- «A reforma do Estado começa por ser um mito. Assim a tratam as pessoas que, depois de uma qualquer catilinária contra qualquer política, rematam invariavelmente que o que se devia fazer era reformar o Estado. Como biombo para a falta de ideias, rivaliza com outras bandeiras populares, como mudar a maneira de fazer política ou combater a corrupção.
Mas também quer dizer coisa mais séria. Na parte compreensível do guião preparado pelo vice-primeiro-ministro, é o programa político de redução das funções e peso do Estado (emagrecendo-o ou desmantelando-o, os leitores escolherão a seu gosto). O pressuposto é que o Estado gere mal e o encargo que representa para os cidadãos impede-os de usar formas mais eficientes de consumo e aforro. Assim, quanto mais confinado estivesse o Estado ao papel de garante, deixando aos mercados a provisão dos bens sociais, melhor seria.
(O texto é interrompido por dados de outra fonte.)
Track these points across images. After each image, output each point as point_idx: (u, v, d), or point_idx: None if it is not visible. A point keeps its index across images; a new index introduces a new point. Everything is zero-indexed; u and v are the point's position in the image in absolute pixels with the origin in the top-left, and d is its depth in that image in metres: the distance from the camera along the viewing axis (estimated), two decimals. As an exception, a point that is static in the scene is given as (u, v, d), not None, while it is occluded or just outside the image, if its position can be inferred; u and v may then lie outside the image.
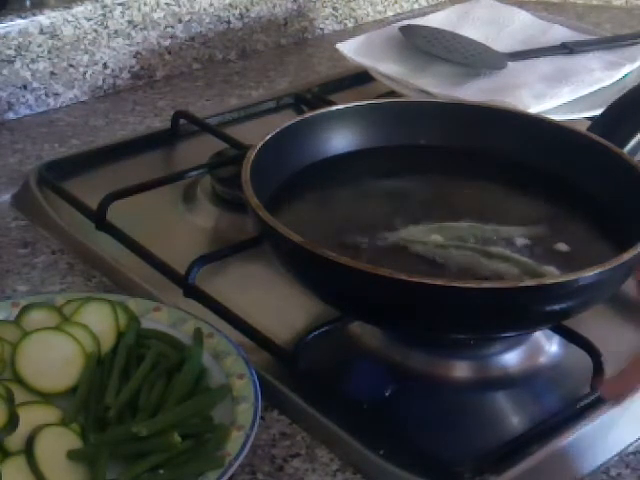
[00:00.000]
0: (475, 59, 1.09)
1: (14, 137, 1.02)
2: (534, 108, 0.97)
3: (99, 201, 0.83)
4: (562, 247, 0.71)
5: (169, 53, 1.17)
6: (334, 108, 0.84)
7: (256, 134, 0.77)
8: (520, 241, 0.71)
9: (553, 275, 0.67)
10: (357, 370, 0.72)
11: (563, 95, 1.01)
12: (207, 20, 1.19)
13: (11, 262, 0.81)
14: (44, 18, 1.05)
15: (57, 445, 0.59)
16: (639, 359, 0.58)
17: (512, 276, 0.67)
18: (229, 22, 1.22)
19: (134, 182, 0.87)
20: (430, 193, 0.80)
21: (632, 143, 0.78)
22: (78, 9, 1.07)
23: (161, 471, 0.58)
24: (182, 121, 1.01)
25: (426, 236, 0.71)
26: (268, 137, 0.76)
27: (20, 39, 1.04)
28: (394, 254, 0.70)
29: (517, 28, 1.19)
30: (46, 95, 1.08)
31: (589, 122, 0.85)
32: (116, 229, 0.82)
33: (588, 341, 0.68)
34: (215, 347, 0.67)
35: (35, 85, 1.07)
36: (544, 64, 1.10)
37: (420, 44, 1.10)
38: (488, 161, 0.82)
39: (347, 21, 1.35)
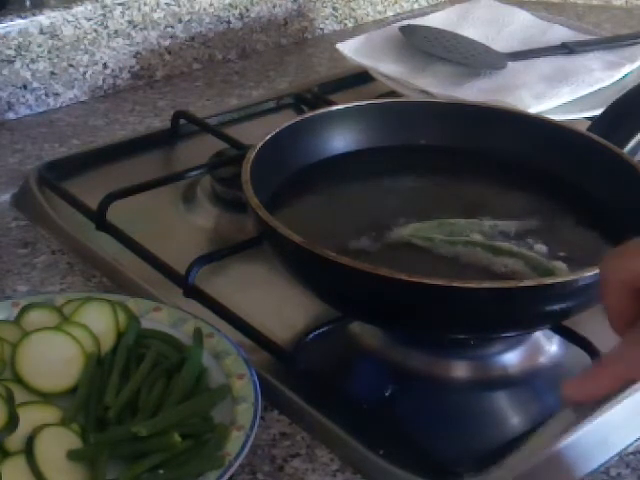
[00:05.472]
0: (475, 59, 1.09)
1: (14, 137, 1.02)
2: (534, 108, 0.97)
3: (99, 201, 0.83)
4: (561, 247, 0.72)
5: (169, 53, 1.17)
6: (334, 108, 0.84)
7: (256, 134, 0.77)
8: (520, 237, 0.72)
9: (561, 273, 0.67)
10: (357, 370, 0.72)
11: (563, 95, 1.01)
12: (207, 20, 1.19)
13: (11, 262, 0.81)
14: (44, 18, 1.05)
15: (57, 445, 0.59)
16: (607, 362, 0.50)
17: (520, 273, 0.67)
18: (229, 22, 1.22)
19: (134, 182, 0.87)
20: (430, 192, 0.80)
21: (632, 143, 0.78)
22: (78, 9, 1.07)
23: (161, 471, 0.58)
24: (182, 121, 1.01)
25: (429, 233, 0.71)
26: (268, 137, 0.76)
27: (20, 39, 1.04)
28: (396, 252, 0.70)
29: (517, 28, 1.19)
30: (46, 95, 1.08)
31: (589, 122, 0.85)
32: (116, 229, 0.82)
33: (588, 341, 0.68)
34: (215, 347, 0.67)
35: (35, 85, 1.07)
36: (544, 64, 1.10)
37: (420, 44, 1.10)
38: (488, 161, 0.82)
39: (347, 21, 1.35)
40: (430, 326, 0.65)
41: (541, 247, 0.71)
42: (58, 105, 1.09)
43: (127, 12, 1.11)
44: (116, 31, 1.11)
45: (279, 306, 0.76)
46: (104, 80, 1.12)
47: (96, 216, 0.83)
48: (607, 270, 0.50)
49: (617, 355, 0.48)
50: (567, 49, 1.13)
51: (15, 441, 0.59)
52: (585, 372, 0.50)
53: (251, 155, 0.73)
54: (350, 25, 1.36)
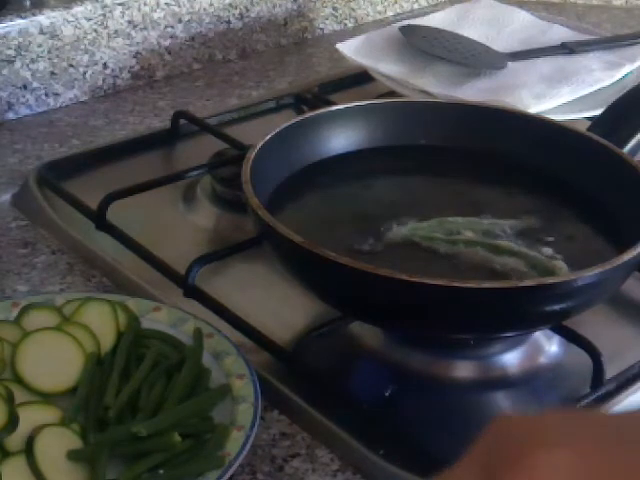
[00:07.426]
0: (475, 59, 1.09)
1: (14, 137, 1.02)
2: (534, 108, 0.97)
3: (99, 201, 0.83)
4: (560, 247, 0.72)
5: (169, 53, 1.17)
6: (334, 108, 0.84)
7: (256, 134, 0.77)
8: (520, 236, 0.72)
9: (561, 273, 0.67)
10: (357, 370, 0.72)
11: (563, 95, 1.01)
12: (207, 20, 1.19)
13: (11, 262, 0.81)
14: (44, 18, 1.05)
15: (57, 445, 0.59)
16: None
17: (520, 272, 0.67)
18: (229, 22, 1.22)
19: (134, 182, 0.87)
20: (430, 192, 0.80)
21: (632, 143, 0.78)
22: (78, 9, 1.07)
23: (161, 471, 0.58)
24: (182, 121, 1.01)
25: (429, 232, 0.71)
26: (268, 137, 0.76)
27: (20, 39, 1.04)
28: (396, 252, 0.70)
29: (517, 28, 1.19)
30: (46, 95, 1.08)
31: (589, 122, 0.85)
32: (116, 229, 0.82)
33: (588, 341, 0.68)
34: (215, 347, 0.67)
35: (35, 85, 1.07)
36: (544, 64, 1.10)
37: (420, 44, 1.10)
38: (488, 161, 0.82)
39: (347, 21, 1.35)
40: (430, 326, 0.65)
41: (541, 247, 0.71)
42: (58, 105, 1.09)
43: (127, 12, 1.11)
44: (116, 31, 1.11)
45: (279, 306, 0.76)
46: (104, 80, 1.12)
47: (96, 216, 0.83)
48: None
49: None
50: (567, 49, 1.13)
51: (15, 441, 0.59)
52: None
53: (251, 155, 0.73)
54: (350, 25, 1.36)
É a teoria do Estado mínimo, ou do Estado-garantia (para os seus adversários, Estado assistencialista).
São três as consequências práticas. Uma é a concentração da ação do Estado na soberania (por exemplo, a segurança) e no fomento (por exemplo, o apoio fiscal ao investimento privado). Outra é a redução das funções sociais ao mínimo possível, isto é, à proteção dos grupos ou à prevenção das situações mais vulneráveis (daí o labéu de assistencialismo). A última é a participação ativa do Estado na expansão dos mercados privados nas áreas da segurança social, da saúde, da educação e dos transportes, através de mecanismos como o plafonamento contributivo, o tratamento fiscal favorável do segundo e terceiro pilares do sistema de pensões, a substituição da lógica do serviço nacional de saúde pela lógica de um seguro público de saúde, o cheque-ensino, ou os modos de concessão de transportes e outros serviços públicos que garantem sempre um certo nível de rentabilidade aos concessionários.
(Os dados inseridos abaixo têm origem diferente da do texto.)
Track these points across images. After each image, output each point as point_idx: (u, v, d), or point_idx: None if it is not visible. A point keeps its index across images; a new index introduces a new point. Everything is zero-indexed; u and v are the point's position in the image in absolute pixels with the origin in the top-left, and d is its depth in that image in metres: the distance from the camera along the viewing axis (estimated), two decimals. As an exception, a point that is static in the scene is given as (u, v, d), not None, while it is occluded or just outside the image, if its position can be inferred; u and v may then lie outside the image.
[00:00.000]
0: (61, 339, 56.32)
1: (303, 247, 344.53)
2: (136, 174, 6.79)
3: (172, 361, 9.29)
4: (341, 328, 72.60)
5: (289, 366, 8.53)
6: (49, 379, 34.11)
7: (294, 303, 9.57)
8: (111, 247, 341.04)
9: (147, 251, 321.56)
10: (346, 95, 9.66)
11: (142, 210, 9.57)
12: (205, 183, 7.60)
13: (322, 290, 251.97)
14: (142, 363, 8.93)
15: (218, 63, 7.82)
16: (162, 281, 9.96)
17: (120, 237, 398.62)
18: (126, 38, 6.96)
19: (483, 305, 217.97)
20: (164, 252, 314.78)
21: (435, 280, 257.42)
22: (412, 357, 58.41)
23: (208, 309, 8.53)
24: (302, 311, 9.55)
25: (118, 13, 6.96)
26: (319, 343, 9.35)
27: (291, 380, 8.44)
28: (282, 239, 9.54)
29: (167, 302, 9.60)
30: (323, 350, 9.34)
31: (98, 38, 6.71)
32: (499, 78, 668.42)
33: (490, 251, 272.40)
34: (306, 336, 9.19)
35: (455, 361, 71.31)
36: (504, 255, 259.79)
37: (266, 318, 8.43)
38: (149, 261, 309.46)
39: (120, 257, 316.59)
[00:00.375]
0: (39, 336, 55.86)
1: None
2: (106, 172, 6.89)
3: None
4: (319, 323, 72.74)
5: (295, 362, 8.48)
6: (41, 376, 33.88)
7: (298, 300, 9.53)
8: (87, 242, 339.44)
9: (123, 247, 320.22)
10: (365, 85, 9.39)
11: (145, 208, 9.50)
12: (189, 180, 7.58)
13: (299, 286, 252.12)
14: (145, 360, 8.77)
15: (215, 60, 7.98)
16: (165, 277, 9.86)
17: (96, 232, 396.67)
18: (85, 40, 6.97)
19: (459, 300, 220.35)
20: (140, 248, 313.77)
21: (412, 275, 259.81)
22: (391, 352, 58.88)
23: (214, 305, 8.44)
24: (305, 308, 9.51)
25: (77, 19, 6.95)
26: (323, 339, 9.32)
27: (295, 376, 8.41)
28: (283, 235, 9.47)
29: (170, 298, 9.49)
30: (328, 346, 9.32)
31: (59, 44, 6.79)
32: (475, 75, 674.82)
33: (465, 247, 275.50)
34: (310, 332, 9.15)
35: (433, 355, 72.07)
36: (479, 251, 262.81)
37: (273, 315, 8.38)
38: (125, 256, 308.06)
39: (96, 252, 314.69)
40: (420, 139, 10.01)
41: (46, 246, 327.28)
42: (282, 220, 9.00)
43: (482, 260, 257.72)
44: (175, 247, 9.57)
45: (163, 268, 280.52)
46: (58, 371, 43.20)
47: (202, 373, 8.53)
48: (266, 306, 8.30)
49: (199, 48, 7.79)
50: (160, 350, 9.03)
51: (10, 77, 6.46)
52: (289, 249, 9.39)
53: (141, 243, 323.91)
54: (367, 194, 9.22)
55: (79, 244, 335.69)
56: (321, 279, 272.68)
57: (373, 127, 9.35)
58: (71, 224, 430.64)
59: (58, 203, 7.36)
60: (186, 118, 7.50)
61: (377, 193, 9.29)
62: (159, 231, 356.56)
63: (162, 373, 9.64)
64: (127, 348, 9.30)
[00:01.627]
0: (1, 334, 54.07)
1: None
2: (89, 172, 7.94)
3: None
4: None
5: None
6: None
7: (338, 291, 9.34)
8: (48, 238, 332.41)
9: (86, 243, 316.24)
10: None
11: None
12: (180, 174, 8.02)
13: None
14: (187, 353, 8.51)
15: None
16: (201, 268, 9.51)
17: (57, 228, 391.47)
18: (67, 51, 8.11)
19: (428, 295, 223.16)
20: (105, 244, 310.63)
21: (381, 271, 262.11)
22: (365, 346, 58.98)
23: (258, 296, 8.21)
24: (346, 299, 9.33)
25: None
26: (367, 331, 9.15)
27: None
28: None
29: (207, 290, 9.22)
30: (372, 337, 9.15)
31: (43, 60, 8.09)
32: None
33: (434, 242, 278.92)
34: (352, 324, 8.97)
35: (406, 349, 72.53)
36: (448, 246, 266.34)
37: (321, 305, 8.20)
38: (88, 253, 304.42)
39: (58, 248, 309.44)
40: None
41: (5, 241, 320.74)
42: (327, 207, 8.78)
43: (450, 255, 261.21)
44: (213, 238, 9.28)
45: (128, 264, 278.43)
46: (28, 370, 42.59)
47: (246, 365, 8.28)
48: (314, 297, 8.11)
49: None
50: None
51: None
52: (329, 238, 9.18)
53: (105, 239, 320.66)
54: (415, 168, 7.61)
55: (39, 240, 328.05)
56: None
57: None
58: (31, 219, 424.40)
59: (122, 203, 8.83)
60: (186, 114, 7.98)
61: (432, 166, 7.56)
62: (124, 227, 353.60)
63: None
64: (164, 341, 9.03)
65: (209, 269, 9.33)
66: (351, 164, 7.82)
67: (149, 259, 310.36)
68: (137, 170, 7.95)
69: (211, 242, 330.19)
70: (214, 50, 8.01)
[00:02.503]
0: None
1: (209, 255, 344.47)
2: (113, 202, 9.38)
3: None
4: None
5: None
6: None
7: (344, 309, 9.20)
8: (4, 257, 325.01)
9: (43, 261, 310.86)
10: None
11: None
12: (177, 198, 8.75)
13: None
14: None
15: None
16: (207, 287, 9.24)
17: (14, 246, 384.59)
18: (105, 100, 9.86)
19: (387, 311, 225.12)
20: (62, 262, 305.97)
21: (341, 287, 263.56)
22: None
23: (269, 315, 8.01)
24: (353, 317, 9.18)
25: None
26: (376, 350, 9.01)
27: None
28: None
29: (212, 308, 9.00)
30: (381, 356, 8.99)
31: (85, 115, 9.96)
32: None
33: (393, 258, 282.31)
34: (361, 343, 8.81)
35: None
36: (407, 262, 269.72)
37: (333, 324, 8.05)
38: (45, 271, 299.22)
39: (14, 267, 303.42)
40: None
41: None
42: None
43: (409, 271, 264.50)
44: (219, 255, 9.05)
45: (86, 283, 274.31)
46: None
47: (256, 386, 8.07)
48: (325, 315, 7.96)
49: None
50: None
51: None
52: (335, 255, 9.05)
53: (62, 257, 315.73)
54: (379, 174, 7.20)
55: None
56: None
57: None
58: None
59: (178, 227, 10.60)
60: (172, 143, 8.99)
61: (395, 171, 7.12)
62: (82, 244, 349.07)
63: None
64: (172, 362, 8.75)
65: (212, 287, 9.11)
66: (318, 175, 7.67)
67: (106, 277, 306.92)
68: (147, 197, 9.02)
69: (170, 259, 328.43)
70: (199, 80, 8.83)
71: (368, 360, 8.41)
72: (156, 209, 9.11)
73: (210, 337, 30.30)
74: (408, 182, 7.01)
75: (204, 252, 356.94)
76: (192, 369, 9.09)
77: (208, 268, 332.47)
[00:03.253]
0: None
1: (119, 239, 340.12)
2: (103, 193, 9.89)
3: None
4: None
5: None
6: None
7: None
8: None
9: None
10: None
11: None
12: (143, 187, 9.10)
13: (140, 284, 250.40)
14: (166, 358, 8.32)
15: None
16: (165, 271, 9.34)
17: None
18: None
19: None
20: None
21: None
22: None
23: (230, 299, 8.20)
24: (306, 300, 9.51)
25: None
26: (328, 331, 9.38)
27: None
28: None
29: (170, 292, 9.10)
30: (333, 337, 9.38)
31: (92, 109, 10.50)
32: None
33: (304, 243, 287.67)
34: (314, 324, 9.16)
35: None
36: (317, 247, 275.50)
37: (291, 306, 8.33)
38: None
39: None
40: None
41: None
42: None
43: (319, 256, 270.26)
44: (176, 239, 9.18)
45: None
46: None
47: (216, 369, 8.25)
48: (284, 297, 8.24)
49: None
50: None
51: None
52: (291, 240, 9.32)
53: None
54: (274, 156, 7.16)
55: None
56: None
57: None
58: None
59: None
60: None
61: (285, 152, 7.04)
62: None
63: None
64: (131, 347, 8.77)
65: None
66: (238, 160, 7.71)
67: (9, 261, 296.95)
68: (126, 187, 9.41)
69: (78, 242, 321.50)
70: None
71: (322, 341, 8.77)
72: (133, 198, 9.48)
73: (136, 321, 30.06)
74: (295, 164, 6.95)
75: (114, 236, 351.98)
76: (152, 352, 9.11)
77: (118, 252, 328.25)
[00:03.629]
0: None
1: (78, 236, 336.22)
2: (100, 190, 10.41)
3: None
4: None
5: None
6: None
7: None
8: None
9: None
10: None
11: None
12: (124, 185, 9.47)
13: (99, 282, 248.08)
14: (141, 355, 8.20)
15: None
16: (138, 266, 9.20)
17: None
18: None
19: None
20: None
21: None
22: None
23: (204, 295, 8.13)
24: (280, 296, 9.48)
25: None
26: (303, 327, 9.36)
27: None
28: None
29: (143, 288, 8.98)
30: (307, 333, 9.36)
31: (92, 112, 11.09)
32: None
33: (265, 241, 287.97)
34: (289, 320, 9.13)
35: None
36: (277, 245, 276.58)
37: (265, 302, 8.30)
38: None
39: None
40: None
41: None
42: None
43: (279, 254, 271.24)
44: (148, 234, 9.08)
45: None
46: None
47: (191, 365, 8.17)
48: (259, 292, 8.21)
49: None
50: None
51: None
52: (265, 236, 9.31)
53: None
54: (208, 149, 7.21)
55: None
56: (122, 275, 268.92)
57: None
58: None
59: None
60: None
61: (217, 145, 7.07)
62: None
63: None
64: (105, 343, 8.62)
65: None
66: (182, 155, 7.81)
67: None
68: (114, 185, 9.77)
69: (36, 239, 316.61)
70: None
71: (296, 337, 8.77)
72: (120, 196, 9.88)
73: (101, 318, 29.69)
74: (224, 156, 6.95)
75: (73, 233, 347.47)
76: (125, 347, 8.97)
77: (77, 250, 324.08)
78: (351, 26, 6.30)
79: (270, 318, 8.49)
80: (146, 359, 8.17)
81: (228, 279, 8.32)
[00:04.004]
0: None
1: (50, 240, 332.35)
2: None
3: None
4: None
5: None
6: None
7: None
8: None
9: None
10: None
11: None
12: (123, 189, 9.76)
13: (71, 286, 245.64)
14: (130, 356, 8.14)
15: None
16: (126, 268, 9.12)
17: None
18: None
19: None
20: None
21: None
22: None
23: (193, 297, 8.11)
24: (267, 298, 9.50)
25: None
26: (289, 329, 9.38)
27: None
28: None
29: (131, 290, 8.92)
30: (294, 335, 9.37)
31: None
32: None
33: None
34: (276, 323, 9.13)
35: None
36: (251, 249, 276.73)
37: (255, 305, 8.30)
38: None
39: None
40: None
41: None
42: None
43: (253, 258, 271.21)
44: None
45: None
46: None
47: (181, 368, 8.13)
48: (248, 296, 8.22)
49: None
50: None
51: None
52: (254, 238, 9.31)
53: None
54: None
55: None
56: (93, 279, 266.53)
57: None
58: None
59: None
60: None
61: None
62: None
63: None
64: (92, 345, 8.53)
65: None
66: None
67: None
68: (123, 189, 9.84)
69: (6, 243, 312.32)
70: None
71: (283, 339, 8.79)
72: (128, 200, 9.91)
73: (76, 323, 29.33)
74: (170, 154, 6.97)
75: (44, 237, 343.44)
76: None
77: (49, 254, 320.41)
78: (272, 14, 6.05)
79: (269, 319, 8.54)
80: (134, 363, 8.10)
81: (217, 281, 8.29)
Não surpreende, pois, que, algumas reformas que se orientaram por esta ideologia tivessem provocado aumento (leu bem: aumento) da despesa pública. Basta pensar nos custos de transição, na previdência, da repartição para a capitalização, ou no montante adicional de financiamento que exigiria o cheque-ensino, isto é, o financiamento das famílias independentemente de os seus filhos frequentarem o ensino público ou o privado. Mas também se deve ter em mente que, em regra, esta ideologia do Estado mínimo nas funções sociais anda associada à do Estado máximo nas funções de soberania. E, portanto, como o caso norte-americano tão bem demonstra, a mesma administração que se mostra avara na despesa social pode não poupar meios nas despesas de segurança e vigilância, ou na fiscalidade "amiga" do património e riqueza.
- O ponto principal não reside, porém, aqui. Os programas de reforma do Estado por minimização dos serviços públicos e das funções sociais fazem-nos correr riscos ainda mais graves.
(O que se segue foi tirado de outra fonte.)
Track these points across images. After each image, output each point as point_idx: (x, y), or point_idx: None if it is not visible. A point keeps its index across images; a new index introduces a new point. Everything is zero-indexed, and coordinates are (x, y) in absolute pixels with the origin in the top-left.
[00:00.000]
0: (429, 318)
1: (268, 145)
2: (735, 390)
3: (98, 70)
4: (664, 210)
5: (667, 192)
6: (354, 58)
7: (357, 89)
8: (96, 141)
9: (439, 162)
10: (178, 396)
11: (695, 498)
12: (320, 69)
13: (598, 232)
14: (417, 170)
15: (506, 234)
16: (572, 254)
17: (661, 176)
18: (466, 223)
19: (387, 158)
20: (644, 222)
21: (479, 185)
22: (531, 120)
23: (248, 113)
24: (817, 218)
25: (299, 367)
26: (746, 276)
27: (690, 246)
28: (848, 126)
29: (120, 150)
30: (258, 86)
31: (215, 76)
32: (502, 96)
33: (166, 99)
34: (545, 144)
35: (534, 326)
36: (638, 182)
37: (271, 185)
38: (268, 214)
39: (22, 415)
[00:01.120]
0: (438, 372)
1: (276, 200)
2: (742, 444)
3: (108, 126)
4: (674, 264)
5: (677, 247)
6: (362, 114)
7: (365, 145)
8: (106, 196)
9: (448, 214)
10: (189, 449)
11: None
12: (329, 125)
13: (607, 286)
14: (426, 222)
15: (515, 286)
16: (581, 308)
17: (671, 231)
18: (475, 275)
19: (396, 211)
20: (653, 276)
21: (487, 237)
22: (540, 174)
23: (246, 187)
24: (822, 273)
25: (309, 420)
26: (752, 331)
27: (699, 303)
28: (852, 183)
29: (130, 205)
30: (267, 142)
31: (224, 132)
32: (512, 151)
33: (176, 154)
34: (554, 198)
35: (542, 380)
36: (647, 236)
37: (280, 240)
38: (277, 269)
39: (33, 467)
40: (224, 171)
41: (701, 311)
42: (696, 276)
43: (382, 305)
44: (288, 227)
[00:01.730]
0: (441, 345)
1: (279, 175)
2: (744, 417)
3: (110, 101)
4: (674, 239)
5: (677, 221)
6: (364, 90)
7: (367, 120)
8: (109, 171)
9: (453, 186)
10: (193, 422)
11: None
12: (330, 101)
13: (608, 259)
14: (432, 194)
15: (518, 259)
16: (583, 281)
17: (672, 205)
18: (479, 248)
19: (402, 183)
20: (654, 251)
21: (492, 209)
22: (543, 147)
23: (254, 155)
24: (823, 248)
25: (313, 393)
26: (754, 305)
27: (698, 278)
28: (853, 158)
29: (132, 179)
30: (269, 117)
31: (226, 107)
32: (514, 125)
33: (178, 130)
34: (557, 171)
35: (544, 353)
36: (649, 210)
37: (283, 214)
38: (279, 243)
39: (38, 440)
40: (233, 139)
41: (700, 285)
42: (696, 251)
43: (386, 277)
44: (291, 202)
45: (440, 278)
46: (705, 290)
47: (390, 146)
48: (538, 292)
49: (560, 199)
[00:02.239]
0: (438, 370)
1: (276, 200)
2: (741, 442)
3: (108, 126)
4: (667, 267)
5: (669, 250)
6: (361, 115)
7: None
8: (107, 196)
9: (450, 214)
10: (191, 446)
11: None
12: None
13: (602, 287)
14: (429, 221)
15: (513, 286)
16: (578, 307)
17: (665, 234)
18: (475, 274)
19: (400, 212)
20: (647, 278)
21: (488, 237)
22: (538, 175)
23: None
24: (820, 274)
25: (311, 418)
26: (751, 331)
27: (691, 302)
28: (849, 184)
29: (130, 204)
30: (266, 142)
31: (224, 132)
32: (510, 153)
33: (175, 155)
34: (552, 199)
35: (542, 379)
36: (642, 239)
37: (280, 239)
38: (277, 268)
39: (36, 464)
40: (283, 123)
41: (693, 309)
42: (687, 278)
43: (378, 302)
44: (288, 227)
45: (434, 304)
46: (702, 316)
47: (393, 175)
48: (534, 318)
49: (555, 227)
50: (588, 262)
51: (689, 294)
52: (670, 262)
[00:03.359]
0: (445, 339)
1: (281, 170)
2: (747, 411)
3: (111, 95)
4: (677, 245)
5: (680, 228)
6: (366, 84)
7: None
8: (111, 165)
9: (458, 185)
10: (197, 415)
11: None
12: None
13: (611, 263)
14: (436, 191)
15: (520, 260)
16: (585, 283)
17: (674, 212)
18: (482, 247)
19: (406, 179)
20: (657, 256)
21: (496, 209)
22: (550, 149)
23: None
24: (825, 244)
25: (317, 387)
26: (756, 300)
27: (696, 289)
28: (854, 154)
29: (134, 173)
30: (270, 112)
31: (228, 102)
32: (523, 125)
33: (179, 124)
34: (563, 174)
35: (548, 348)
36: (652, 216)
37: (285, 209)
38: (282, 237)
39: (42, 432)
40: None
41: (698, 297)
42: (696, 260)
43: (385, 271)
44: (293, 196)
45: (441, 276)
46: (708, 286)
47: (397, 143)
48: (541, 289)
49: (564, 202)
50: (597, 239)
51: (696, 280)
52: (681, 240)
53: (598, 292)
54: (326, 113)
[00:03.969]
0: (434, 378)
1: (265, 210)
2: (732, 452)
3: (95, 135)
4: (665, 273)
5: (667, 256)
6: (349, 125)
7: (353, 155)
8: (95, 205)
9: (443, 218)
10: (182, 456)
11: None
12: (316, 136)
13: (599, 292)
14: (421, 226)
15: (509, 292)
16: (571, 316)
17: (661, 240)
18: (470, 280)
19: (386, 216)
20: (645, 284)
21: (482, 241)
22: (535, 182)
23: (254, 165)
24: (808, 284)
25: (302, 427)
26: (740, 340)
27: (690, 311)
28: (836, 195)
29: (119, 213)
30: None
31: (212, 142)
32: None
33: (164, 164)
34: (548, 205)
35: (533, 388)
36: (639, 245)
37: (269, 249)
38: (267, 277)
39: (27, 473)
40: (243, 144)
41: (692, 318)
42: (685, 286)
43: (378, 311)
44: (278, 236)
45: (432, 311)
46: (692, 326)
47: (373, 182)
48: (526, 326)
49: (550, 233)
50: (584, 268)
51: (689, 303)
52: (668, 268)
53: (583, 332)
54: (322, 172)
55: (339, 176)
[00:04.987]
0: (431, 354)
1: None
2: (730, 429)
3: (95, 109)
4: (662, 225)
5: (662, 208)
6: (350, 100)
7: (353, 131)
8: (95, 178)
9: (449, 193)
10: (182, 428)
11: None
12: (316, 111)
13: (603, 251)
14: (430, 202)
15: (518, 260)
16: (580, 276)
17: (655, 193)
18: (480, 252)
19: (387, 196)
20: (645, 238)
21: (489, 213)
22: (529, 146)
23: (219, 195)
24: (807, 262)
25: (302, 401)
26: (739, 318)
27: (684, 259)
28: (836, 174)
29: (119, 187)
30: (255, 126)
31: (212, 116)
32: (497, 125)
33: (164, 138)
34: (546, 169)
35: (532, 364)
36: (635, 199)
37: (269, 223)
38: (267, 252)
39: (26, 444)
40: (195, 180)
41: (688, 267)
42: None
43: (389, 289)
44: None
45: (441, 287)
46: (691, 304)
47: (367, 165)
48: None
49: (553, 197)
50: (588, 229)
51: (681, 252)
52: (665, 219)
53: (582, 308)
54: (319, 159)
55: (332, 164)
O primeiro é a deslegitimação democrática. Especialmente agudo na Europa, onde a integração das pessoas de todas as condições em sistemas comuns (a cidadania democrática, as instituições políticas, o Estado social) foi a linha condutora do pós-guerra.
O segundo risco é a degradação irreversível dos serviços públicos que restem, isto é, aqueles que garantem os mínimos sociais, isto é, aqueles cujos clientes serão cada vez mais apenas as classes pobres.
O terceiro é o agravamento do risco moral para o Estado. Quando os sistemas privados (de pensões, de depósitos, de seguros, de transportes...) colapsam, é o Estado que tem de intervir. Mas agora depois do mal consumado e enfraquecido na capacidade de regulação e ação.
Quer isto dizer que não se deve reformar o Estado? Claro que não. E, se nenhuma urgência se interpuser, cuidarei do assunto na próxima semana. Aceitem, contudo, caros leitores, este conselho: quando ouvirem grandes trombetas anunciando a "reforma do Estado", ponham-se em guarda; é bem capaz de vir aí um golpe baixo.»
3 comentários :
Fala-se da reformada do estado - sempre, quem não quer fazer nada - querem viver à conta do Estado - é o caso deste (des)governo - Acham que o ppCoelho seja licenciado em Economia?
Zé da Adega
Excelente análise de Augusto Santos Silva.
"Reforma do estado" é código para entregar aos grandes grupos capitalistas e familias fascistas os negócios que restam sem competição neste país ( sem competição que é como os "empresários" portugueses gostam ) : saúde, pensões, educação e transportes.
Vais ser uma FESTA para as seguradoras.
Quando é que os idiotas que defendem menos estado vão perceber que vão continuar a pagar o que pagavam antes em impostos , só que desta vez para seguradoras que, se falirem, não vos devolvem cheta nem vos prestam o serviço acordado!